When ’Mass Offset’ is used, the Section Offset of a beam element will be taken into account. ’Mass Offset’ will be effective only in beam elements.

**Consistence Mass** : Convert into distributed masses.

Consistent Mass is calculated with the shape function used to derive the stiffness matrix. Off-diagonal mass terms are considered and, unlike the lumped mass, the inertia coupling effect is considered. Therefore, results using the consistent mass are more accurate than the lumped mass, however, it takes more time for numerical computation.

Consistent masses can be applied only when the "Lanczos" option is selected in the Eigenvalue Analysis Control.

Consistent Mass can be reflected in the time history analysis.

When ’Consistent Mass’ is used, only Lanczos method will be supported for the Eigenvalue analysis.

**Convert Self-weight into Masses** : Specify whether to convert the self-weight of the structure to mass for dynamic analysis.

**Convert to X, Y, Z** : Convert the self-weight into lumped masses in the GCS X, Y, and Z-directions

**Convert to X, Y** : Convert the self-weight into lumped masses in the GCS X, Y-directions

**Convert to Z** : Convert the self-weight into lumped masses in the GCS Z-direction

The masses of the elements included in the model can be automatically converted into lumped masses or consistence masses in midas Civil for dynamic analysis or computation of statically equivalent seismic loads.

When dynamic analysis is performed with "Do not convert" option checked, mass effect cannot be reflected in the analysis.

If 'Convert to X, Y, Z' is selected, the mass, which is the weight divided by the acceleration of gravity, is automatically considered in the GCS X, Y, Z-directions. The weight itself is automatically obtained by multiplying the volumetric weight (density) entered in Model > Properties > Material by the volume of the element.
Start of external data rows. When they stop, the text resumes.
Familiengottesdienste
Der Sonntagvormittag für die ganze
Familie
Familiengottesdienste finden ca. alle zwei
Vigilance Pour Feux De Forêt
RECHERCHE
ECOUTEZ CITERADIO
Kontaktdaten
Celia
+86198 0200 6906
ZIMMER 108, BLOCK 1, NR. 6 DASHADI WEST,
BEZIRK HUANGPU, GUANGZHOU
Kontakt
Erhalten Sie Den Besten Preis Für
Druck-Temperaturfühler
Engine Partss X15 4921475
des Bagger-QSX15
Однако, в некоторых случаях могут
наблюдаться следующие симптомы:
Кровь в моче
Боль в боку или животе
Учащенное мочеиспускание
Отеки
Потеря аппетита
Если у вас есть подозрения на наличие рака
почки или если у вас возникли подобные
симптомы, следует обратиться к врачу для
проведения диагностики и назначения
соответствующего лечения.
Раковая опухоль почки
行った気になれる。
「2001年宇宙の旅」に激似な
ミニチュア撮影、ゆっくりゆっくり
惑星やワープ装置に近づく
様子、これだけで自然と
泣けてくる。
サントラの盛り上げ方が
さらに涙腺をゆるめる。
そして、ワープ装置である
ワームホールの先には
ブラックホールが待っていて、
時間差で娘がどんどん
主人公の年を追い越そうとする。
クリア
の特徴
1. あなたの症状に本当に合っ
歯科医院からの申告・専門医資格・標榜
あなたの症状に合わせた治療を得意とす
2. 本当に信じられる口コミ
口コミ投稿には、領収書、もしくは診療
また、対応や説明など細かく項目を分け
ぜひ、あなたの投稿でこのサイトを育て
If 'Convert to X, Y' is selected, the calculated mass is automatically considered in the GCS X, Y-directions.

If 'Convert to Z' is selected, the calculated mass is automatically considered in the GCS Z-direction.

In most cases of building structures, lateral behaviors are more important than vertical behaviors. Thus, the vertical components of masses are commonly neglected. The condition of 'Convert to X, Y' saves analysis time and lessens the burden of computer memory capacities.

Where structures are analyzed considering only the vertical component of the seismic data or dynamic analyses are required to evaluate machine vibrations on floor slabs and other vertical vibrations, 'Convert to Z' may be more appropriate. The notion is identically applied when masses are generated by "Nodal Masses" or "Load to Masses".

For line elements (truss element, tension element, compression element, beam element), each element mass is divided by two and distributed to both ends as lumped masses.

For plane elements (plane stress element, plate element) and solid elements, each element mass is divided by the number of nodal corners and lumped to each node as lumped masses.

Self-weight cannot be converted into mass in Load to Mass. It must be converted in Structure Type.

Consistent Mass can be reflected in the time history analysis.

When 'Consistent Mass’ is used, only the Lanczos method will be supported for the Eigenvalue analysis.

### Gravity Acceleration

Enter the acceleration of gravity considering the unit system in use.

### Initial Temperature

Enter the initial temperature required for a thermal stress analysis.(Refer to Load > Temperature > System Temperature or Nodal Temperature)

### Align Top of Beam Section to Center Line (X-Y Plane) for Display

When representing an element inputted in the model window, align the top of the linear element that is placed in the X-Y plane of the global coordinate system to coincide with the element's center line.

### Align Top of Slab(Plate) Section to Center Line (X-Y Plane) for Display

When representing a plate element in the Model Window, align it to the centerline of the plate element in the X-Y plane of the global coordinate system.

When the alignment options are not selected, the centerlines of the line and plate elements are shown to be connected to the column nodes.